*Data to process:*
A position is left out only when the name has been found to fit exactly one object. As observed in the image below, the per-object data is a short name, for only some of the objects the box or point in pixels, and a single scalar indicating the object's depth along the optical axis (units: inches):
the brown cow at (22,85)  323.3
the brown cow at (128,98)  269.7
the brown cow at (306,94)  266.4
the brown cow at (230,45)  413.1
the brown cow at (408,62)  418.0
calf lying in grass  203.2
...
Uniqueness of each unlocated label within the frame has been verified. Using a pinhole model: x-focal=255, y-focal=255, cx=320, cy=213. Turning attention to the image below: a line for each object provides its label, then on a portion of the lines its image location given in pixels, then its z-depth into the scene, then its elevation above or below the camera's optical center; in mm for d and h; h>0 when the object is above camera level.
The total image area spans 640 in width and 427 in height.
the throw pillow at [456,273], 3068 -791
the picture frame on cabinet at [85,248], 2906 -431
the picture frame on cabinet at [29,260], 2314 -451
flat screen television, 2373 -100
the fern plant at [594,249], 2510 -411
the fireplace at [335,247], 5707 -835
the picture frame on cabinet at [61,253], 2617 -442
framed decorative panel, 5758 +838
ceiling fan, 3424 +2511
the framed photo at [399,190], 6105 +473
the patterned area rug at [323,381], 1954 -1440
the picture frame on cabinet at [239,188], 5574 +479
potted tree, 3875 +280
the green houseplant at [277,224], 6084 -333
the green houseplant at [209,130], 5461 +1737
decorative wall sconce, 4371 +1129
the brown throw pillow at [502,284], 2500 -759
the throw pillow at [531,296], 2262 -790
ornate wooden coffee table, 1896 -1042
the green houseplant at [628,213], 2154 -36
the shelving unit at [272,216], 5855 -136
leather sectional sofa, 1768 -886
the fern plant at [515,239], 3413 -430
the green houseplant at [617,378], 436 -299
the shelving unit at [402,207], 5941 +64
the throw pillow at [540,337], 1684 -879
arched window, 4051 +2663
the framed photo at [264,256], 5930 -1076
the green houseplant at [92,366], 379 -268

*Activity:*
For this exercise, please output exactly the lines above starting at the line with "the brown cow at (22,85)" and ending at the line with "calf lying in", ends included.

*Result:*
the brown cow at (22,85)  323.3
the brown cow at (128,98)  269.7
the brown cow at (306,94)  266.4
the brown cow at (230,45)  413.1
the brown cow at (408,62)  418.0
calf lying in grass  203.2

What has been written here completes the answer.